**THE TASK**
Copy out every one of the rows below, keeping each line identical to the original.

**TASK MATERIAL**
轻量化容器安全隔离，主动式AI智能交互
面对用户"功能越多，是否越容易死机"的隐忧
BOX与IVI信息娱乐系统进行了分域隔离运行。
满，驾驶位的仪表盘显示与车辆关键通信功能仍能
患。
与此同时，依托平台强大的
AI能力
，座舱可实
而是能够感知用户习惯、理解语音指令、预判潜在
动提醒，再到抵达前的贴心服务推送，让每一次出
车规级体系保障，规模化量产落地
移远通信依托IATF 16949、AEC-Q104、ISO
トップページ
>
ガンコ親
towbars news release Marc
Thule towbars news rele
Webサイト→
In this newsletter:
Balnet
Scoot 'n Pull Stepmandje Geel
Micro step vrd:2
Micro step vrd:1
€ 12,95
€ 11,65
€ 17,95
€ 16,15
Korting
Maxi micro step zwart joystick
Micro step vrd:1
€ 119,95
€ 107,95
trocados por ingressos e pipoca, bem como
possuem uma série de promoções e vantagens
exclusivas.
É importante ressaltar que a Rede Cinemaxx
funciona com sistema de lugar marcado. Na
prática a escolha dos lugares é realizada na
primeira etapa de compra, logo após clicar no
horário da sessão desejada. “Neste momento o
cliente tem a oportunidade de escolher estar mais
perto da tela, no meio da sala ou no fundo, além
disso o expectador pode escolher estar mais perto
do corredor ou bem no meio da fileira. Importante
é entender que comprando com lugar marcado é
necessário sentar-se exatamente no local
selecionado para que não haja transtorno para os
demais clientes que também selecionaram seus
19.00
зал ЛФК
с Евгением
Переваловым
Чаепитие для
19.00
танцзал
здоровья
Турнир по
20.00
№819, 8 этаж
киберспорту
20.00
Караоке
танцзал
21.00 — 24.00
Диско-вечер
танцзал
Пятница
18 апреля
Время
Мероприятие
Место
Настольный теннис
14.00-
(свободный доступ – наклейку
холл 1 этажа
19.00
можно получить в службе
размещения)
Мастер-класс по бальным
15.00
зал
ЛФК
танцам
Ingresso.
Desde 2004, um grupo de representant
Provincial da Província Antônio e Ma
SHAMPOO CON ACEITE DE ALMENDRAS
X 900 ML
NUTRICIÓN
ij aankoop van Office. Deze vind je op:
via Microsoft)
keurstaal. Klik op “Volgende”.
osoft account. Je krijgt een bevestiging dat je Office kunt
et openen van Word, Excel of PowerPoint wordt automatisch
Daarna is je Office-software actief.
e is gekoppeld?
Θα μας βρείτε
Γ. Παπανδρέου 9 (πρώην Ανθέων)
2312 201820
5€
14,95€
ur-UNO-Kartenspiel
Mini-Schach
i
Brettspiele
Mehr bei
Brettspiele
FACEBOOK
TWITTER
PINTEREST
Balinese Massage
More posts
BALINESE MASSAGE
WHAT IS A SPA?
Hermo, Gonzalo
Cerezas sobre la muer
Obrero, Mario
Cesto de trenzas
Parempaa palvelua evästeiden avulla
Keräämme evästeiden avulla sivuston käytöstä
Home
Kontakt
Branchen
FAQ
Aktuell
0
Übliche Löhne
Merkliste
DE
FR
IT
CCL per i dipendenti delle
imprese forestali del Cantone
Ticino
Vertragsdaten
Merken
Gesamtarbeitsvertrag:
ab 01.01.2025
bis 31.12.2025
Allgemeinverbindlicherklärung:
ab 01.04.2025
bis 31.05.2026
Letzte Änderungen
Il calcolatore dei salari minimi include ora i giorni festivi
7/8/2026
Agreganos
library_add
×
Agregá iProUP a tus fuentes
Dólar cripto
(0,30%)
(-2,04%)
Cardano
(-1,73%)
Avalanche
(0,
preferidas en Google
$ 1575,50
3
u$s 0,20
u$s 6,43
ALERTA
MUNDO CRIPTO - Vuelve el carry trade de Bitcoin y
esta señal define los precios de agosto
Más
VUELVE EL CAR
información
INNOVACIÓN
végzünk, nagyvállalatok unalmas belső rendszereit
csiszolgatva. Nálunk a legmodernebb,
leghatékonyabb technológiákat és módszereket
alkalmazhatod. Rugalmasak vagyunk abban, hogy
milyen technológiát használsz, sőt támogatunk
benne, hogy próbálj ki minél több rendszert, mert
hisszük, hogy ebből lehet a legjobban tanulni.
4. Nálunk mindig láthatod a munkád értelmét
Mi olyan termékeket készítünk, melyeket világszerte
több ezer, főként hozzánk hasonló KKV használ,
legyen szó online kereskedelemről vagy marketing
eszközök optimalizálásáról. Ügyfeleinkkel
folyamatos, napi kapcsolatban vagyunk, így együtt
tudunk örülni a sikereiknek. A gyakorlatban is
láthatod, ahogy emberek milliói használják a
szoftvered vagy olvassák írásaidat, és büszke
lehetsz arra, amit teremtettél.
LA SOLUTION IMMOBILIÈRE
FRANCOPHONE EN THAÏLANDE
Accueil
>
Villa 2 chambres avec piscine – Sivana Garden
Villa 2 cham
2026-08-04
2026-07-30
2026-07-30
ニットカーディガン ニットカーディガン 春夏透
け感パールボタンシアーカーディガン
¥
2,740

**ANSWER TO THIS EXERCISE**
轻量化容器安全隔离，主动式AI智能交互
面对用户"功能越多，是否越容易死机"的隐忧
BOX与IVI信息娱乐系统进行了分域隔离运行。
满，驾驶位的仪表盘显示与车辆关键通信功能仍能
患。
与此同时，依托平台强大的
AI能力
，座舱可实
而是能够感知用户习惯、理解语音指令、预判潜在
动提醒，再到抵达前的贴心服务推送，让每一次出
车规级体系保障，规模化量产落地
移远通信依托IATF 16949、AEC-Q104、ISO
トップページ
>
ガンコ親
towbars news release Marc
Thule towbars news rele
Webサイト→
In this newsletter:
Balnet
Scoot 'n Pull Stepmandje Geel
Micro step vrd:2
Micro step vrd:1
€ 12,95
€ 11,65
€ 17,95
€ 16,15
Korting
Maxi micro step zwart joystick
Micro step vrd:1
€ 119,95
€ 107,95
trocados por ingressos e pipoca, bem como
possuem uma série de promoções e vantagens
exclusivas.
É importante ressaltar que a Rede Cinemaxx
funciona com sistema de lugar marcado. Na
prática a escolha dos lugares é realizada na
primeira etapa de compra, logo após clicar no
horário da sessão desejada. “Neste momento o
cliente tem a oportunidade de escolher estar mais
perto da tela, no meio da sala ou no fundo, além
disso o expectador pode escolher estar mais perto
do corredor ou bem no meio da fileira. Importante
é entender que comprando com lugar marcado é
necessário sentar-se exatamente no local
selecionado para que não haja transtorno para os
demais clientes que também selecionaram seus
19.00
зал ЛФК
с Евгением
Переваловым
Чаепитие для
19.00
танцзал
здоровья
Турнир по
20.00
№819, 8 этаж
киберспорту
20.00
Караоке
танцзал
21.00 — 24.00
Диско-вечер
танцзал
Пятница
18 апреля
Время
Мероприятие
Место
Настольный теннис
14.00-
(свободный доступ – наклейку
холл 1 этажа
19.00
можно получить в службе
размещения)
Мастер-класс по бальным
15.00
зал
ЛФК
танцам
Ingresso.
Desde 2004, um grupo de representant
Provincial da Província Antônio e Ma
SHAMPOO CON ACEITE DE ALMENDRAS
X 900 ML
NUTRICIÓN
ij aankoop van Office. Deze vind je op:
via Microsoft)
keurstaal. Klik op “Volgende”.
osoft account. Je krijgt een bevestiging dat je Office kunt
et openen van Word, Excel of PowerPoint wordt automatisch
Daarna is je Office-software actief.
e is gekoppeld?
Θα μας βρείτε
Γ. Παπανδρέου 9 (πρώην Ανθέων)
2312 201820
5€
14,95€
ur-UNO-Kartenspiel
Mini-Schach
i
Brettspiele
Mehr bei
Brettspiele
FACEBOOK
TWITTER
PINTEREST
Balinese Massage
More posts
BALINESE MASSAGE
WHAT IS A SPA?
Hermo, Gonzalo
Cerezas sobre la muer
Obrero, Mario
Cesto de trenzas
Parempaa palvelua evästeiden avulla
Keräämme evästeiden avulla sivuston käytöstä
Home
Kontakt
Branchen
FAQ
Aktuell
0
Übliche Löhne
Merkliste
DE
FR
IT
CCL per i dipendenti delle
imprese forestali del Cantone
Ticino
Vertragsdaten
Merken
Gesamtarbeitsvertrag:
ab 01.01.2025
bis 31.12.2025
Allgemeinverbindlicherklärung:
ab 01.04.2025
bis 31.05.2026
Letzte Änderungen
Il calcolatore dei salari minimi include ora i giorni festivi
7/8/2026
Agreganos
library_add
×
Agregá iProUP a tus fuentes
Dólar cripto
(0,30%)
(-2,04%)
Cardano
(-1,73%)
Avalanche
(0,
preferidas en Google
$ 1575,50
3
u$s 0,20
u$s 6,43
ALERTA
MUNDO CRIPTO - Vuelve el carry trade de Bitcoin y
esta señal define los precios de agosto
Más
VUELVE EL CAR
información
INNOVACIÓN
végzünk, nagyvállalatok unalmas belső rendszereit
csiszolgatva. Nálunk a legmodernebb,
leghatékonyabb technológiákat és módszereket
alkalmazhatod. Rugalmasak vagyunk abban, hogy
milyen technológiát használsz, sőt támogatunk
benne, hogy próbálj ki minél több rendszert, mert
hisszük, hogy ebből lehet a legjobban tanulni.
4. Nálunk mindig láthatod a munkád értelmét
Mi olyan termékeket készítünk, melyeket világszerte
több ezer, főként hozzánk hasonló KKV használ,
legyen szó online kereskedelemről vagy marketing
eszközök optimalizálásáról. Ügyfeleinkkel
folyamatos, napi kapcsolatban vagyunk, így együtt
tudunk örülni a sikereiknek. A gyakorlatban is
láthatod, ahogy emberek milliói használják a
szoftvered vagy olvassák írásaidat, és büszke
lehetsz arra, amit teremtettél.
LA SOLUTION IMMOBILIÈRE
FRANCOPHONE EN THAÏLANDE
Accueil
>
Villa 2 chambres avec piscine – Sivana Garden
Villa 2 cham
2026-08-04
2026-07-30
2026-07-30
ニットカーディガン ニットカーディガン 春夏透
け感パールボタンシアーカーディガン
¥
2,740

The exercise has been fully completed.